- _What you should do_: List the text lines from all the items below as a single numbered list, skipping any blank lines. Leave the pictures out.

- _Task material_:
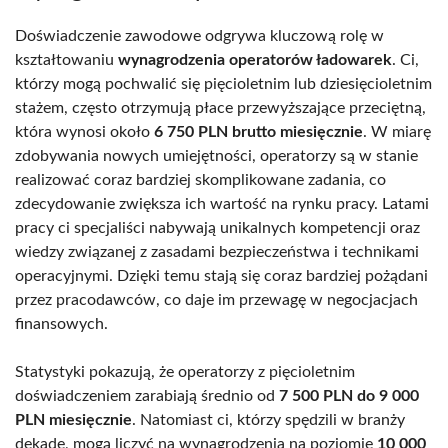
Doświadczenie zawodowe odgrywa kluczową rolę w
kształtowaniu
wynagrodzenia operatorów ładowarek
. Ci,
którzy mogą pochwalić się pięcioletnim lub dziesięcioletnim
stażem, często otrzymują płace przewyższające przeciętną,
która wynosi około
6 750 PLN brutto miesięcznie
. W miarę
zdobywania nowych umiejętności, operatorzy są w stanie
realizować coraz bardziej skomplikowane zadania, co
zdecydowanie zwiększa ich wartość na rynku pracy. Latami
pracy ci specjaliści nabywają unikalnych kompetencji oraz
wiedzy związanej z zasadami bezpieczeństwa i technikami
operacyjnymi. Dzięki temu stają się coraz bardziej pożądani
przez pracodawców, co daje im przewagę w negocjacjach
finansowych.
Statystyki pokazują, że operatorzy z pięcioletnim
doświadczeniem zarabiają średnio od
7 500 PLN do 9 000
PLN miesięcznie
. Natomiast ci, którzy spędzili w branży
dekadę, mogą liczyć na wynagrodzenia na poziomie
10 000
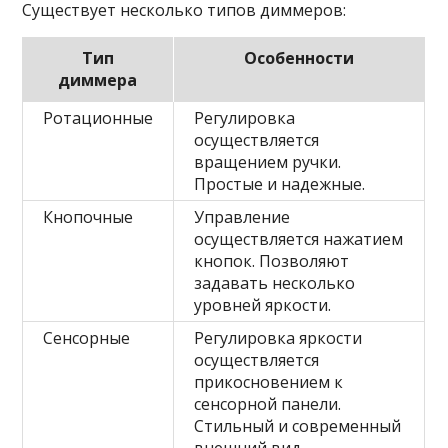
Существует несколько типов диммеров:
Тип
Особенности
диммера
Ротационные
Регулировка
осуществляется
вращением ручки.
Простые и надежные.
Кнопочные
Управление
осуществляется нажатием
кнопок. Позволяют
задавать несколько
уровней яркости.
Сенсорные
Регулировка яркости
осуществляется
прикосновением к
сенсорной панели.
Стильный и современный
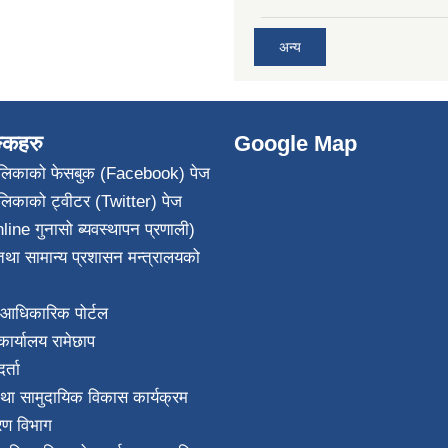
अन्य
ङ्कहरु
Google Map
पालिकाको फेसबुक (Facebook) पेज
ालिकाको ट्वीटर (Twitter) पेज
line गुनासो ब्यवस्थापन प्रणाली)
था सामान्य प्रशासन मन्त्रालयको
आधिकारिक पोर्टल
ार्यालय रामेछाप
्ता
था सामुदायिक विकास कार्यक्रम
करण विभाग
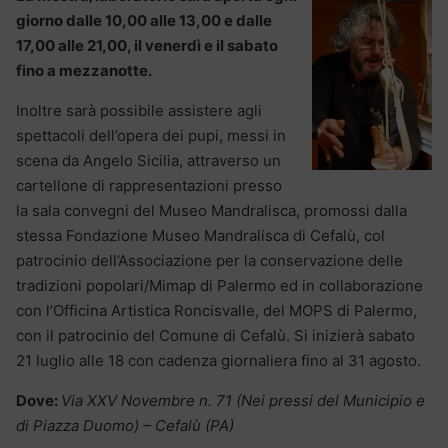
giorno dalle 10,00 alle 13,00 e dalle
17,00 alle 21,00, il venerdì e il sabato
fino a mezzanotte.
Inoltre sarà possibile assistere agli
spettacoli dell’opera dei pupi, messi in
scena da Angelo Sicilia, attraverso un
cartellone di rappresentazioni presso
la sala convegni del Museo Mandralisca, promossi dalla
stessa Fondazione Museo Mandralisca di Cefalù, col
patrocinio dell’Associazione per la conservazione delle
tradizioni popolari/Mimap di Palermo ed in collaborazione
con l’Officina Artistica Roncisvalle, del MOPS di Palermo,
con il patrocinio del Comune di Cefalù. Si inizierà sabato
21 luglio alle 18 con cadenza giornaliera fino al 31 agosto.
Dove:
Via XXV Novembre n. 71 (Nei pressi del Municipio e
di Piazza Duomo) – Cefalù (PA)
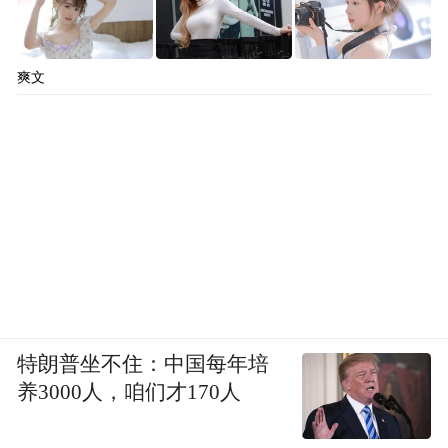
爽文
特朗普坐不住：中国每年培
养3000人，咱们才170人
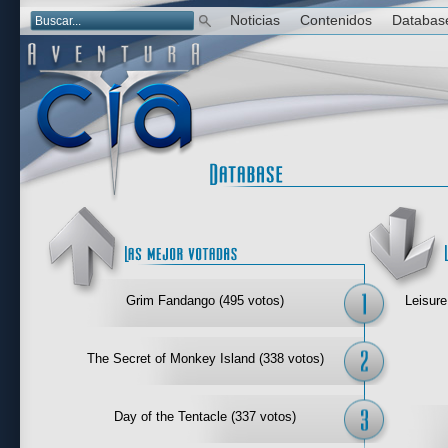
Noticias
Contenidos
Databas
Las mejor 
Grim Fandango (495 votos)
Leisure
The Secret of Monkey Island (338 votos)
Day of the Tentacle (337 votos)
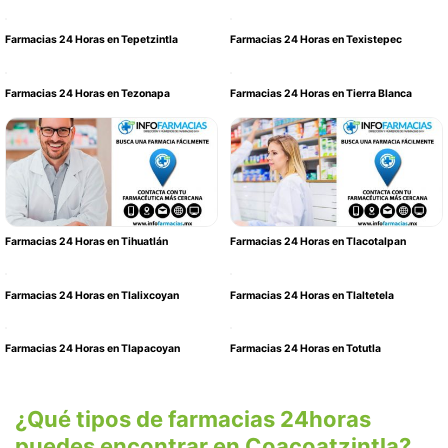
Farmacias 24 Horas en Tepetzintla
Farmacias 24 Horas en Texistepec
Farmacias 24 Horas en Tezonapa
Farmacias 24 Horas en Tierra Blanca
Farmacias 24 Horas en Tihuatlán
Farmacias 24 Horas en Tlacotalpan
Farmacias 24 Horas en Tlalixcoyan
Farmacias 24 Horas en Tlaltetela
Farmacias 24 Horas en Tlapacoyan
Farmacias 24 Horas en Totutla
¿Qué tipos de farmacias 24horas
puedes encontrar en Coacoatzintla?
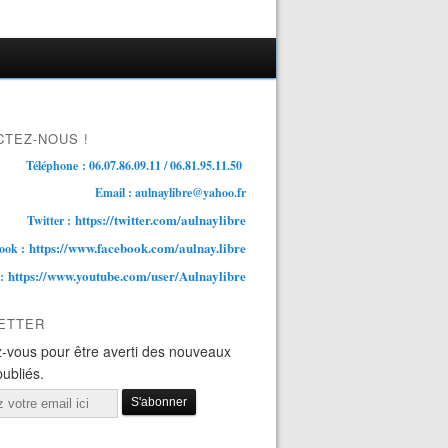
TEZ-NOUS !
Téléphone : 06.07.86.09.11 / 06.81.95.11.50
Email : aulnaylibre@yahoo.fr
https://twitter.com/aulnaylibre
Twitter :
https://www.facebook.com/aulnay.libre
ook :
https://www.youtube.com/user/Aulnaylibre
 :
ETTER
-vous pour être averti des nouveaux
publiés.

- _Task answer_:
1. Doświadczenie zawodowe odgrywa kluczową rolę w
2. kształtowaniu
3. wynagrodzenia operatorów ładowarek
4. . Ci,
5. którzy mogą pochwalić się pięcioletnim lub dziesięcioletnim
6. stażem, często otrzymują płace przewyższające przeciętną,
7. która wynosi około
8. 6 750 PLN brutto miesięcznie
9. . W miarę
10. zdobywania nowych umiejętności, operatorzy są w stanie
11. realizować coraz bardziej skomplikowane zadania, co
12. zdecydowanie zwiększa ich wartość na rynku pracy. Latami
13. pracy ci specjaliści nabywają unikalnych kompetencji oraz
14. wiedzy związanej z zasadami bezpieczeństwa i technikami
15. operacyjnymi. Dzięki temu stają się coraz bardziej pożądani
16. przez pracodawców, co daje im przewagę w negocjacjach
17. finansowych.
18. Statystyki pokazują, że operatorzy z pięcioletnim
19. doświadczeniem zarabiają średnio od
20. 7 500 PLN do 9 000
21. PLN miesięcznie
22. . Natomiast ci, którzy spędzili w branży
23. dekadę, mogą liczyć na wynagrodzenia na poziomie
24. 10 000
25. Существует несколько типов диммеров:
26. Тип
27. Особенности
28. диммера
29. Ротационные
30. Регулировка
31. осуществляется
32. вращением ручки.
33. Простые и надежные.
34. Кнопочные
35. Управление
36. осуществляется нажатием
37. кнопок. Позволяют
38. задавать несколько
39. уровней яркости.
40. Сенсорные
41. Регулировка яркости
42. осуществляется
43. прикосновением к
44. сенсорной панели.
45. Стильный и современный
46. अन्य
47. ङ्कहरु
48. Google Map
49. पालिकाको फेसबुक (Facebook) पेज
50. ालिकाको ट्वीटर (Twitter) पेज
51. line गुनासो ब्यवस्थापन प्रणाली)
52. था सामान्य प्रशासन मन्त्रालयको
53. आधिकारिक पोर्टल
54. ार्यालय रामेछाप
55. ्ता
56. था सामुदायिक विकास कार्यक्रम
57. करण विभाग
58. giorno dalle 10,00 alle 13,00 e dalle
59. 17,00 alle 21,00, il venerdì e il sabato
60. fino a mezzanotte.
61. Inoltre sarà possibile assistere agli
62. spettacoli dell’opera dei pupi, messi in
63. scena da Angelo Sicilia, attraverso un
64. cartellone di rappresentazioni presso
65. la sala convegni del Museo Mandralisca, promossi dalla
66. stessa Fondazione Museo Mandralisca di Cefalù, col
67. patrocinio dell’Associazione per la conservazione delle
68. tradizioni popolari/Mimap di Palermo ed in collaborazione
69. con l’Officina Artistica Roncisvalle, del MOPS di Palermo,
70. con il patrocinio del Comune di Cefalù. Si inizierà sabato
71. 21 luglio alle 18 con cadenza giornaliera fino al 31 agosto.
72. Dove:
73. Via XXV Novembre n. 71 (Nei pressi del Municipio e
74. di Piazza Duomo) – Cefalù (PA)
75. 爽文
76. 特朗普坐不住：中国每年培
77. 养3000人，咱们才170人
78. Noticias
79. Contenidos
80. Databas
81. Las mejor 
82. Grim Fandango (495 votos)
83. Leisure
84. The Secret of Monkey Island (338 votos)
85. Day of the Tentacle (337 votos)
86. Farmacias 24 Horas en Tepetzintla
87. Farmacias 24 Horas en Texistepec
88. Farmacias 24 Horas en Tezonapa
89. Farmacias 24 Horas en Tierra Blanca
90. Farmacias 24 Horas en Tihuatlán
91. Farmacias 24 Horas en Tlacotalpan
92. Farmacias 24 Horas en Tlalixcoyan
93. Farmacias 24 Horas en Tlaltetela
94. Farmacias 24 Horas en Tlapacoyan
95. Farmacias 24 Horas en Totutla
96. ¿Qué tipos de farmacias 24horas
97. puedes encontrar en Coacoatzintla?
98. TEZ-NOUS !
99. Téléphone : 06.07.86.09.11 / 06.81.95.11.50
100. Email : aulnaylibre@yahoo.fr
101. https://twitter.com/aulnaylibre
102. Twitter :
103. https://www.facebook.com/aulnay.libre
104. ook :
105. https://www.youtube.com/user/Aulnaylibre
106.  :
107. ETTER
108. -vous pour être averti des nouveaux
109. publiés.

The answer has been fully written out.